* _PROVIDED PASSAGE_:
━━━━━━━━━━
# A "nosey" bumblebee



## BjornBee (Feb 7, 2003)

This morning I went out to a farm to check on some hives and pick-up some equipment that has been sitting since winter with some wax moth cleaned out frames. Earlier in the spring, a bumblebee nest had taken up residency in one of the boxes. The farmer thinking they were good for his crops, was happy when I said I'd just as soon leave the dead-out hives. (I was actually being lazy....but it sounded good to him!  )

Anyways, today he was excited to tell me about the nest as he had peaked in from time to time. The last time I had seen it, it was just a pile of grass inside the box, with the distinctive "buzz" they make when they are irritated. But this time, a beautiful area of about 5 inches round displayed classic "honey pots". First time I had seen this look so neat. So here I am with the top off, sticking my nose and face down trying to see better between the frames, thinking how cool it would be to get a picture. A few bumblebee flew up and was buzzing our heads. (No gear on) I mentioned that bumblebees were able to sting, but I had never heard of anyone actually getting stung. Then it happened....10 seconds later, a bumblebee latched, and I do mean LATCHED onto the tip of my nose. And you think a honeybee stings. This was far worse. My nose actually bleed from the sting. And it swelled for a few hours.
━━━━━━━━━━
* _DATA SUPPLIED_:
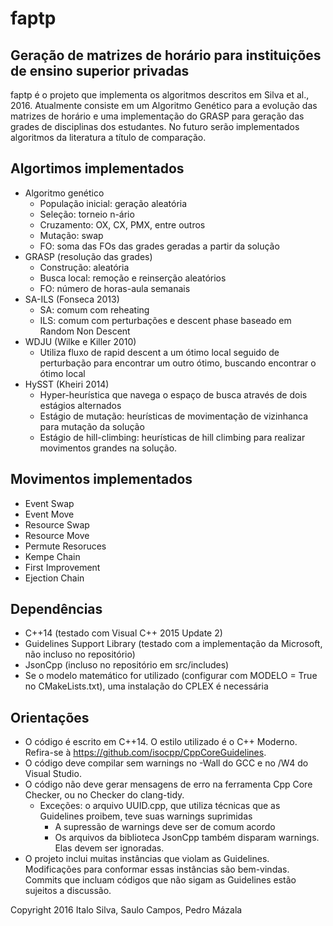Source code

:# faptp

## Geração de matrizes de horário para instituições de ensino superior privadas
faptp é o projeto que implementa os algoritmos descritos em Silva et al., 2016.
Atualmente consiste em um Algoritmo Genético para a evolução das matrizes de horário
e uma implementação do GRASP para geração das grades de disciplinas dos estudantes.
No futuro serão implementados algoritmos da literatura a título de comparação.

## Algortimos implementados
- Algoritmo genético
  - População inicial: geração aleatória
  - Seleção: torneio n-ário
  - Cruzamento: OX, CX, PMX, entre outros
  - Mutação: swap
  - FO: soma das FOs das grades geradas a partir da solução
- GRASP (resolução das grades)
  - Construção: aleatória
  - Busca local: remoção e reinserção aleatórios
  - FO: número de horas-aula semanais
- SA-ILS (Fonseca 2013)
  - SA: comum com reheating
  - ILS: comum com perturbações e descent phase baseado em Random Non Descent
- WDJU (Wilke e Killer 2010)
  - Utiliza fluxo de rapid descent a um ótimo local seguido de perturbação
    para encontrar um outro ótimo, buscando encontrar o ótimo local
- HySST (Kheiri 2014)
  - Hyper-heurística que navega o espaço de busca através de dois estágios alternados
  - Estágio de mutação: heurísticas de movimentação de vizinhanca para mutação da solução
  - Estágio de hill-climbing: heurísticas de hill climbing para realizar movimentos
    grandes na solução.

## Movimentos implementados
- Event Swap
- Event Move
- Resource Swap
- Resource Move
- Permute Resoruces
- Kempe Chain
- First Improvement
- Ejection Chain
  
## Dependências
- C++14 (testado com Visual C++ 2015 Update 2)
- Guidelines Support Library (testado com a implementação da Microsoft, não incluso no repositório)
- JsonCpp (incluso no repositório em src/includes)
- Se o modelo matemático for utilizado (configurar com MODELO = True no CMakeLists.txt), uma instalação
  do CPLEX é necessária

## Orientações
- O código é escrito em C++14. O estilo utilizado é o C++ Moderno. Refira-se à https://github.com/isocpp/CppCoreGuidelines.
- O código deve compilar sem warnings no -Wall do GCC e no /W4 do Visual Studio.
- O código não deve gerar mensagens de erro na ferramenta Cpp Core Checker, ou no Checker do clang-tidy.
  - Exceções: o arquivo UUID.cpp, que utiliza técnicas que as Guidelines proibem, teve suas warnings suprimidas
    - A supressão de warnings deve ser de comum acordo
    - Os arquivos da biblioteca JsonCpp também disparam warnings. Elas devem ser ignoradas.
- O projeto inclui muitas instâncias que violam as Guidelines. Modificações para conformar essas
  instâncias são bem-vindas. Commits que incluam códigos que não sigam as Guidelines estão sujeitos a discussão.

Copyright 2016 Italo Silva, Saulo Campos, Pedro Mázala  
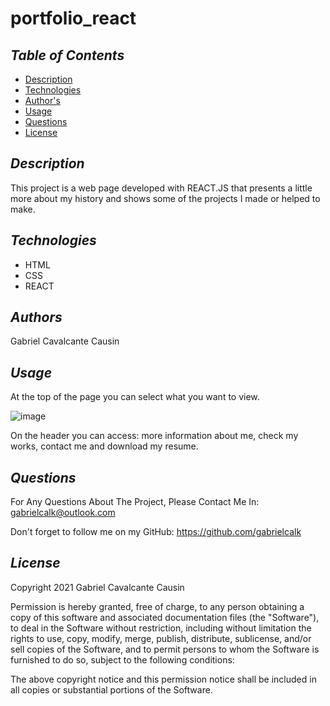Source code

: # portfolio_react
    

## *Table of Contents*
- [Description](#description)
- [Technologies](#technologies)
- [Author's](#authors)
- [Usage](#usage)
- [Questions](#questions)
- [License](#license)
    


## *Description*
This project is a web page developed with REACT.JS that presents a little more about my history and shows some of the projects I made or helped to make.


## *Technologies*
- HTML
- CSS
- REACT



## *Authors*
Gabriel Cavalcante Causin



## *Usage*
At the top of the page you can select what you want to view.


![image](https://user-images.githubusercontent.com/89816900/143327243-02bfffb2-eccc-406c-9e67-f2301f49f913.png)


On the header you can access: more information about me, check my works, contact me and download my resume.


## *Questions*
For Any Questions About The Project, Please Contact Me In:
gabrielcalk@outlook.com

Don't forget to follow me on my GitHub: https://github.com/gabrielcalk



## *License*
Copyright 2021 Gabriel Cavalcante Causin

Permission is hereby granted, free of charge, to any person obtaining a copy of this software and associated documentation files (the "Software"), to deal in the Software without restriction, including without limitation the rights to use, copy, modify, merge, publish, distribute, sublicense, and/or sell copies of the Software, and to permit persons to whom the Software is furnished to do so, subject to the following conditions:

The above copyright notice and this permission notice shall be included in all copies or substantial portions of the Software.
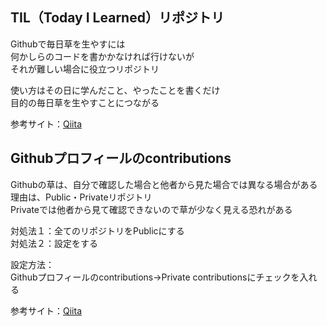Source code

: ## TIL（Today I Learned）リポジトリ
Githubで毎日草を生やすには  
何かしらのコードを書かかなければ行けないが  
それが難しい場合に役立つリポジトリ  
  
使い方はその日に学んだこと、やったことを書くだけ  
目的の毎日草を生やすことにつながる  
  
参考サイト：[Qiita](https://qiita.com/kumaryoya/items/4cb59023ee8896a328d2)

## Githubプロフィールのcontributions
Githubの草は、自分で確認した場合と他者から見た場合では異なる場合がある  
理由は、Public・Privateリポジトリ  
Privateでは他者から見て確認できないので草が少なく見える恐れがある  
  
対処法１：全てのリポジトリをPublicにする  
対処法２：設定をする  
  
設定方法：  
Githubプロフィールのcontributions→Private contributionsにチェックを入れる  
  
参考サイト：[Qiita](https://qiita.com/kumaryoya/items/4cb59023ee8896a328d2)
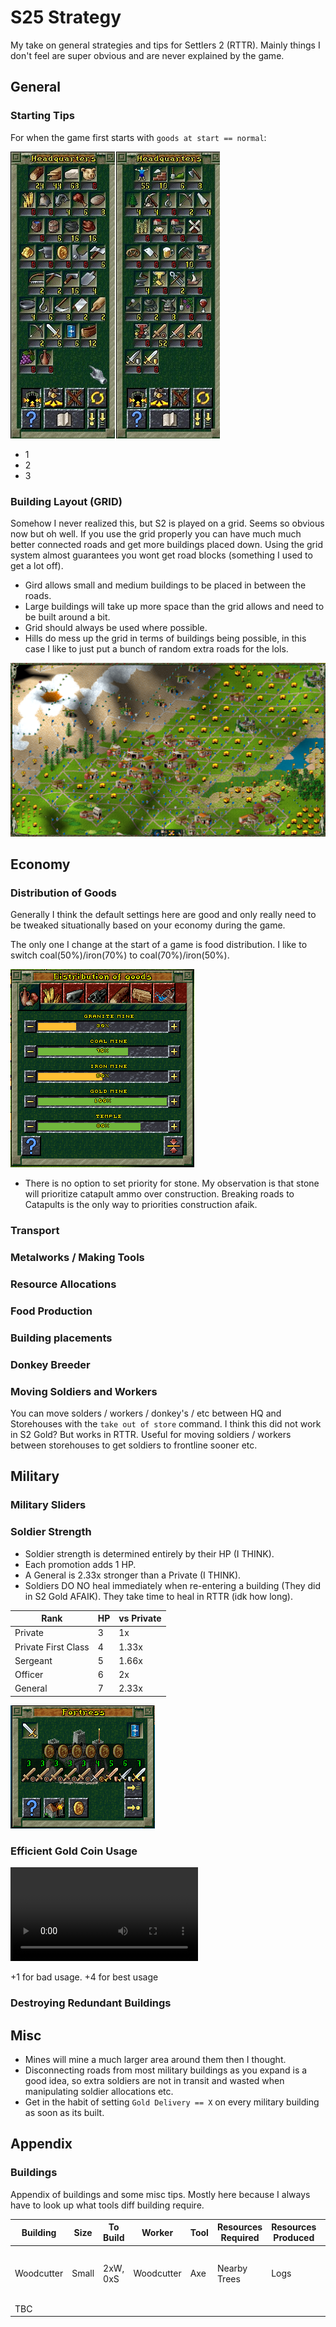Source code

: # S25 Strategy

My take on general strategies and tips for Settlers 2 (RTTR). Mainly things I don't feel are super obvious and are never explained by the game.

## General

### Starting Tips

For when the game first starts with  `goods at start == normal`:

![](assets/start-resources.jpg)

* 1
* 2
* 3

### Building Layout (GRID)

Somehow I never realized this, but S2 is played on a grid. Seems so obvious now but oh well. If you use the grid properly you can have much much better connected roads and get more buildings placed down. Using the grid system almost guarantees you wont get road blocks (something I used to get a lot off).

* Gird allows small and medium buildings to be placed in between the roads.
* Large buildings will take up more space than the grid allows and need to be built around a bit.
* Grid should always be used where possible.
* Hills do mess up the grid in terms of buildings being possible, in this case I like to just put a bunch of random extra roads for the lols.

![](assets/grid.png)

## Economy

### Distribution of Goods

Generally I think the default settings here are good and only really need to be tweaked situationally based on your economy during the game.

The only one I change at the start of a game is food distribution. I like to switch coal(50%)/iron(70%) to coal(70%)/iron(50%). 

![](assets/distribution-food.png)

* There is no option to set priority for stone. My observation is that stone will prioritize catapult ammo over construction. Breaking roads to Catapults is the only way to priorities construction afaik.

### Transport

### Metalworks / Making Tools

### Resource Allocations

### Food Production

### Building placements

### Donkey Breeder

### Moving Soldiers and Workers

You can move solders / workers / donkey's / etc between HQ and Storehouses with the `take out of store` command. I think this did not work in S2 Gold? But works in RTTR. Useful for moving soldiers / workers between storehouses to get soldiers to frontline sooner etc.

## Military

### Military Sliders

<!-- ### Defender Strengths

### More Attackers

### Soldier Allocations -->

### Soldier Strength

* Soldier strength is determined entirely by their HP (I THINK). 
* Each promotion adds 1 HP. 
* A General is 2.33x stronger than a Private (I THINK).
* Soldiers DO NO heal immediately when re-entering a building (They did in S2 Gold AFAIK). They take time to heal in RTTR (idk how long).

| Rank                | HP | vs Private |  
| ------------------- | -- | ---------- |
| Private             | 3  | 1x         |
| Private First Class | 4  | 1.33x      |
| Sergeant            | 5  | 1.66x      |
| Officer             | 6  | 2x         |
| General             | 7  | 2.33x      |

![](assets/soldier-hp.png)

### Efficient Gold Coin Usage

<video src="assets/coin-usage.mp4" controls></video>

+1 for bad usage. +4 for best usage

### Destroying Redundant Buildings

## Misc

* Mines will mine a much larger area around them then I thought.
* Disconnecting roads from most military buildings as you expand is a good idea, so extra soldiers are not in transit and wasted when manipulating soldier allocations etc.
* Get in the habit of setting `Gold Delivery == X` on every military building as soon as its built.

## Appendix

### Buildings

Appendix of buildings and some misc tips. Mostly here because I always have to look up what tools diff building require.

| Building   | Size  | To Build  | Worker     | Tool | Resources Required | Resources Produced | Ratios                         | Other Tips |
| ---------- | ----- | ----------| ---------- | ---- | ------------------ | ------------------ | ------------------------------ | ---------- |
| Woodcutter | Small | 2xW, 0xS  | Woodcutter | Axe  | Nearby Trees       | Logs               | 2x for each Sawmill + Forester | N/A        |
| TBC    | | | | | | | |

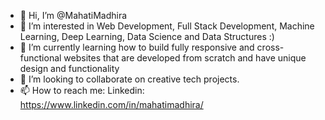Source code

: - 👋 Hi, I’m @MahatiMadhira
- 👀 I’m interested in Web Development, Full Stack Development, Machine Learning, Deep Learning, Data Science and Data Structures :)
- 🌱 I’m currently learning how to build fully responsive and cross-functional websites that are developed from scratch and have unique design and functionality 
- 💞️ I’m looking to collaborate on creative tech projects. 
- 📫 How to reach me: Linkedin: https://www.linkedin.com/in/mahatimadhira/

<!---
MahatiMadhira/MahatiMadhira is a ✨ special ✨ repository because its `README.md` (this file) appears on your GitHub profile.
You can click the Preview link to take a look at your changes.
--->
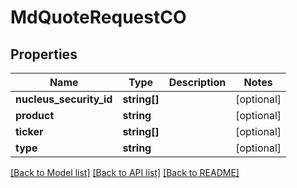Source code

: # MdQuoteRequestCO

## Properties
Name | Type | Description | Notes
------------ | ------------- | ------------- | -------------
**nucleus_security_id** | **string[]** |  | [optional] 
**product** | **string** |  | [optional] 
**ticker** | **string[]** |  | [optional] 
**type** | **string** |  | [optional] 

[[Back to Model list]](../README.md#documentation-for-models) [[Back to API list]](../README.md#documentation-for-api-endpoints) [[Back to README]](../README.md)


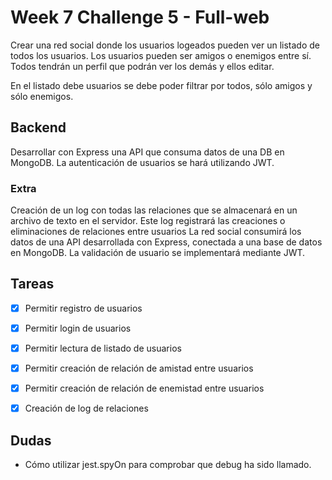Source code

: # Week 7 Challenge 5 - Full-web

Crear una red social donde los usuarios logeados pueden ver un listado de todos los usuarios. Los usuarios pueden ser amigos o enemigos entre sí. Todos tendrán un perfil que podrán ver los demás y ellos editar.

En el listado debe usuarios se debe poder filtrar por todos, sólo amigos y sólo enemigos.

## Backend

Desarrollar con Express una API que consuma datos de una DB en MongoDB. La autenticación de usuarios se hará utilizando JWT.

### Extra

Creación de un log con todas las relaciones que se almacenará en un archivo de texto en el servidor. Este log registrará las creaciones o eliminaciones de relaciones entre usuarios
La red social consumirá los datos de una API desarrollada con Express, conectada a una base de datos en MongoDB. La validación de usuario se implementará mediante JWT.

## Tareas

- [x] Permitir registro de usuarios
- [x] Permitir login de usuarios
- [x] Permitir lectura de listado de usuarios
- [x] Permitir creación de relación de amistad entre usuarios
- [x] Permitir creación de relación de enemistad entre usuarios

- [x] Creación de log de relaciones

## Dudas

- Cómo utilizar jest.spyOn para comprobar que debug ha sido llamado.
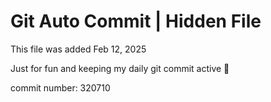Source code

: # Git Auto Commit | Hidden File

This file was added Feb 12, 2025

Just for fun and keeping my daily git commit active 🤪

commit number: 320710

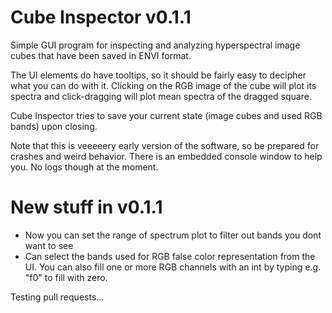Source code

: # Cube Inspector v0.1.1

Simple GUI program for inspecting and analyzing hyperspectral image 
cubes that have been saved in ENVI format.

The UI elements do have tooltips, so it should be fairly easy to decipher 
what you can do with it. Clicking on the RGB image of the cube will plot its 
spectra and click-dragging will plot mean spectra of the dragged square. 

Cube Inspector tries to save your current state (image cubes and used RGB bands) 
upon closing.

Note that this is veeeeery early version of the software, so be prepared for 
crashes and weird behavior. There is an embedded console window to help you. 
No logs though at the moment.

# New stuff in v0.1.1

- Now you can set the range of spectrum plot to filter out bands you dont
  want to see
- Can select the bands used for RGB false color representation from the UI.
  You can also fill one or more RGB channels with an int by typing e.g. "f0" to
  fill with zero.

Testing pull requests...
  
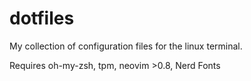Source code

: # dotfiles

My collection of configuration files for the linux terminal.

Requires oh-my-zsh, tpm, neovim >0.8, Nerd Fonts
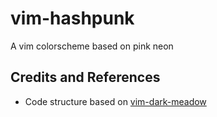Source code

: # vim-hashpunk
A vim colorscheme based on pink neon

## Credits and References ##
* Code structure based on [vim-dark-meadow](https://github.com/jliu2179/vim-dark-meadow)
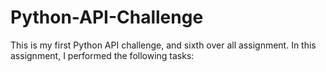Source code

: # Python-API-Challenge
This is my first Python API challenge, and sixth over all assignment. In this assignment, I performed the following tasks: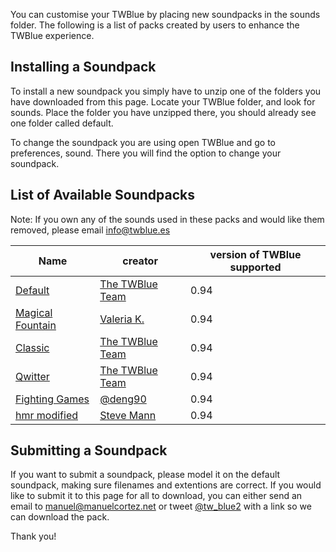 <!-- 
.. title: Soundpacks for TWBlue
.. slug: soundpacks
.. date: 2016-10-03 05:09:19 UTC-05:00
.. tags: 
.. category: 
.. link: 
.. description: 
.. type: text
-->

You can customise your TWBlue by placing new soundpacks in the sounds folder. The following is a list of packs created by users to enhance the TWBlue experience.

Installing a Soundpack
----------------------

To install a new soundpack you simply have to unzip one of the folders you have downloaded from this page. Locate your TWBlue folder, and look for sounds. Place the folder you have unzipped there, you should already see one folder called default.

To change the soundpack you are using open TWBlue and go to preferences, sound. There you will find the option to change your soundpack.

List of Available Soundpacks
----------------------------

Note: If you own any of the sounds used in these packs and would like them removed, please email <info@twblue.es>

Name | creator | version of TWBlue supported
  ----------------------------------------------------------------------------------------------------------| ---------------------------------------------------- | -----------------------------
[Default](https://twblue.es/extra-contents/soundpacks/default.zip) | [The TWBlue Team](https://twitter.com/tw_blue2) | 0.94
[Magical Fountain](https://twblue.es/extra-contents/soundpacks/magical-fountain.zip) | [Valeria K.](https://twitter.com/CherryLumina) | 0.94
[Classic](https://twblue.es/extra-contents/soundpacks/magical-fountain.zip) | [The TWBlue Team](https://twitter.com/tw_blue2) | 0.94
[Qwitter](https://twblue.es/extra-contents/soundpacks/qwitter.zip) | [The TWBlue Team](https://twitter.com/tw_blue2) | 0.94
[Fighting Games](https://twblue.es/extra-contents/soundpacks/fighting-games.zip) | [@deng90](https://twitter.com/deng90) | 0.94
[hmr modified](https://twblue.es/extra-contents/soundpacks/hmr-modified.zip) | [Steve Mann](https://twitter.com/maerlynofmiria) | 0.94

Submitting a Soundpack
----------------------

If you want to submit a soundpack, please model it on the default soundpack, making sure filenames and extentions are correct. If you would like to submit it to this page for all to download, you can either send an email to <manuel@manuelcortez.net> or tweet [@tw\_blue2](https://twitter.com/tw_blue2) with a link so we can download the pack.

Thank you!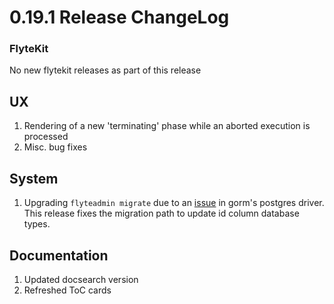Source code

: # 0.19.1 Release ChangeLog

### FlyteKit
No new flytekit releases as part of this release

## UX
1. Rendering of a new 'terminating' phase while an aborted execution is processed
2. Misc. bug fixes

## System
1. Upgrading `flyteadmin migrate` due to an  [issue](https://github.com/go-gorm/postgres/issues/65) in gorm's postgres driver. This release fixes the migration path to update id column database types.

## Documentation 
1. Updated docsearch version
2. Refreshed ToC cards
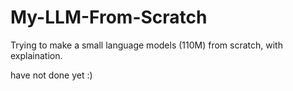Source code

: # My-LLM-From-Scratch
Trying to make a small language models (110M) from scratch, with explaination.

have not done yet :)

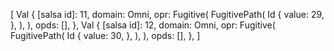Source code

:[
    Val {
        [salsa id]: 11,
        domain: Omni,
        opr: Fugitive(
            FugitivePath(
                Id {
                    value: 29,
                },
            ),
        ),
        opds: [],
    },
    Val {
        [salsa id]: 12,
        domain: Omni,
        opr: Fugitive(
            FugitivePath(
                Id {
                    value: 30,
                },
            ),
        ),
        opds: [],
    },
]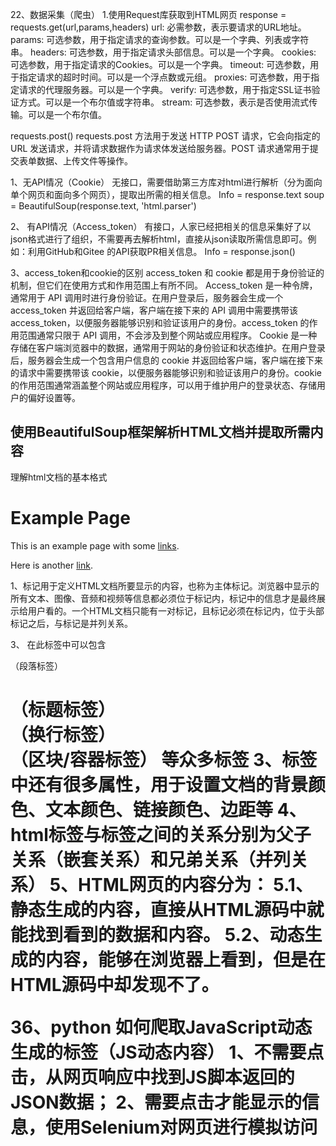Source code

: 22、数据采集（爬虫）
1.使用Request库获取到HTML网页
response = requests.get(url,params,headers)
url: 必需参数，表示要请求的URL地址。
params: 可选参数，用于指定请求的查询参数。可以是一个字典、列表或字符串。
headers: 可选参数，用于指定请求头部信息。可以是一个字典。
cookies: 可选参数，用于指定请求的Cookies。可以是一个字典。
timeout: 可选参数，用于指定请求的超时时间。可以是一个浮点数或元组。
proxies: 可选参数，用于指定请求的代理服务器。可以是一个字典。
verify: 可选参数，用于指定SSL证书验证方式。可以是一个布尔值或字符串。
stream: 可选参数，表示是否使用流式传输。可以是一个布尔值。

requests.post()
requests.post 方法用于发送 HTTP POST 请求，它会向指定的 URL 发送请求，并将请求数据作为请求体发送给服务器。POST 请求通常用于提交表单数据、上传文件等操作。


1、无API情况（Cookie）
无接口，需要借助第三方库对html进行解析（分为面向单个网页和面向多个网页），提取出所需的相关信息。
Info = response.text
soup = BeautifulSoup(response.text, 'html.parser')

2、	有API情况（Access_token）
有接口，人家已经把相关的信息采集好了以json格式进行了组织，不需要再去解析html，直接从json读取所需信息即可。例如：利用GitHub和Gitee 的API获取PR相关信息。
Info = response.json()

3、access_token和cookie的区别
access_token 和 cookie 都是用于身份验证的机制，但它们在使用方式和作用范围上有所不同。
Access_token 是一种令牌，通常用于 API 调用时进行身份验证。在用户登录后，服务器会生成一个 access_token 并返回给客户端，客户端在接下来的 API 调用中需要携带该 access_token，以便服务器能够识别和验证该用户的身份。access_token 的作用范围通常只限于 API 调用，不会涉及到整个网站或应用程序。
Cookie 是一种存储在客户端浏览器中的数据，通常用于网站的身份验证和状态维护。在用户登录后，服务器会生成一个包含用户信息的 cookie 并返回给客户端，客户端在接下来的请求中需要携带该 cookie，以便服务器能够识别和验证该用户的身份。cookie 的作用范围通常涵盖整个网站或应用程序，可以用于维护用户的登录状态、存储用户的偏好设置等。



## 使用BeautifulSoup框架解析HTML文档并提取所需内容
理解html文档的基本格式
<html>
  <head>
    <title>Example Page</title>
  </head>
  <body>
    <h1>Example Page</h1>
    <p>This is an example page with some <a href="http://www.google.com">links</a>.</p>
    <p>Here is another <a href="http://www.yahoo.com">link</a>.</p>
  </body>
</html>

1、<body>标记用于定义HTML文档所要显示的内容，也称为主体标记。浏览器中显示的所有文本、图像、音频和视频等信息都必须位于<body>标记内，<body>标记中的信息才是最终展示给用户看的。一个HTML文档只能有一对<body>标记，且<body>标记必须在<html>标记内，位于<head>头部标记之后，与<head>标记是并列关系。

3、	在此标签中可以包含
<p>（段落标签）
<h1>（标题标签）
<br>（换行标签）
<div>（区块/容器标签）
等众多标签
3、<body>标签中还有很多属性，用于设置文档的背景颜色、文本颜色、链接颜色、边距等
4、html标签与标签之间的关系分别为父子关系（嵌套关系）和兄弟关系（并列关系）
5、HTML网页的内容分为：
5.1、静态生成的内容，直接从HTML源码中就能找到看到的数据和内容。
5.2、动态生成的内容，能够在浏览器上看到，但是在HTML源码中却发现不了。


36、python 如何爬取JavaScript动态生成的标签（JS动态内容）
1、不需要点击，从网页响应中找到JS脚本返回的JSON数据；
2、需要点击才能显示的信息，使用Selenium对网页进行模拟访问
━━━━━━━━━━
* _DIRECTIVE A_:
Name every kind of insect mentioned in the bumblebee post.
* _DIRECTIVE B_:
In the bumblebee post, why was the farmer glad to have the dead-out hives left on his farm?
* _DIRECTIVE C_:
Answer these questions using the bumblebee post:
(i) About how large was the area of honey pots on this visit?
(ii) How long after the remark about stings did a bumblebee latch onto the writer's nose?
(iii) How long did the nose stay swollen?

* _WRITTEN REPLY A_:
Wax moth, bumblebee, honeybee

* _WRITTEN REPLY B_:
Bumblebees had nested in one of the boxes, and he thought they were good for his crops.

* _WRITTEN REPLY C_:
(i) About 5 inches round.
(ii) About 10 seconds later.
(iii) A few hours.